**Exercise goal**
Of the lines in the data below, write out exactly those from the one holding "It is because" through the one holding "There are not", both included.

**Recorded data**
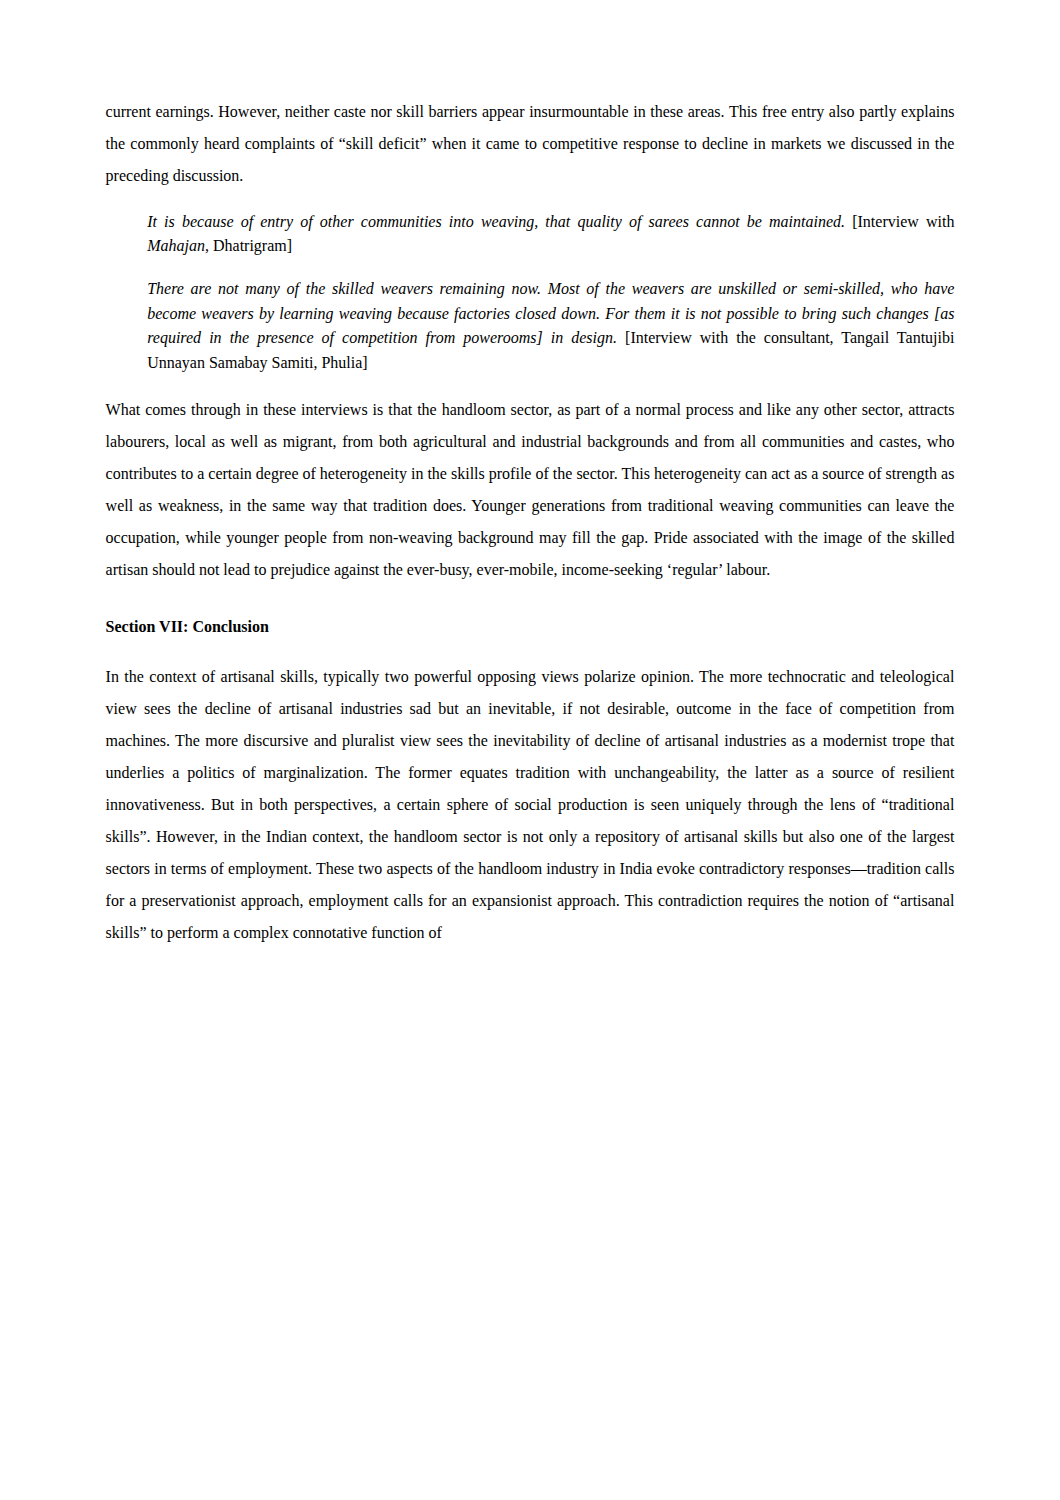current earnings. However, neither caste nor skill barriers appear insurmountable in these areas. This free entry also partly explains the commonly heard complaints of “skill deficit” when it came to competitive response to decline in markets we discussed in the preceding discussion.
It is because of entry of other communities into weaving, that quality of sarees cannot be maintained. [Interview with Mahajan, Dhatrigram]
There are not many of the skilled weavers remaining now. Most of the weavers are unskilled or semi-skilled, who have become weavers by learning weaving because factories closed down. For them it is not possible to bring such changes [as required in the presence of competition from powerooms] in design. [Interview with the consultant, Tangail Tantujibi Unnayan Samabay Samiti, Phulia]
What comes through in these interviews is that the handloom sector, as part of a normal process and like any other sector, attracts labourers, local as well as migrant, from both agricultural and industrial backgrounds and from all communities and castes, who contributes to a certain degree of heterogeneity in the skills profile of the sector. This heterogeneity can act as a source of strength as well as weakness, in the same way that tradition does. Younger generations from traditional weaving communities can leave the occupation, while younger people from non-weaving background may fill the gap. Pride associated with the image of the skilled artisan should not lead to prejudice against the ever-busy, ever-mobile, income-seeking ‘regular’ labour.
Section VII: Conclusion
In the context of artisanal skills, typically two powerful opposing views polarize opinion. The more technocratic and teleological view sees the decline of artisanal industries sad but an inevitable, if not desirable, outcome in the face of competition from machines. The more discursive and pluralist view sees the inevitability of decline of artisanal industries as a modernist trope that underlies a politics of marginalization. The former equates tradition with unchangeability, the latter as a source of resilient innovativeness. But in both perspectives, a certain sphere of social production is seen uniquely through the lens of “traditional skills”. However, in the Indian context, the handloom sector is not only a repository of artisanal skills but also one of the largest sectors in terms of employment. These two aspects of the handloom industry in India evoke contradictory responses—tradition calls for a preservationist approach, employment calls for an expansionist approach. This contradiction requires the notion of “artisanal skills” to perform a complex connotative function of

**Expected answer**
It is because of entry of other communities into weaving, that quality of sarees cannot be maintained. [Interview with Mahajan, Dhatrigram]
There are not many of the skilled weavers remaining now. Most of the weavers are unskilled or semi-skilled, who have become weavers by learning weaving because factories closed down. For them it is not possible to bring such changes [as required in the presence of competition from powerooms] in design. [Interview with the consultant, Tangail Tantujibi Unnayan Samabay Samiti, Phulia]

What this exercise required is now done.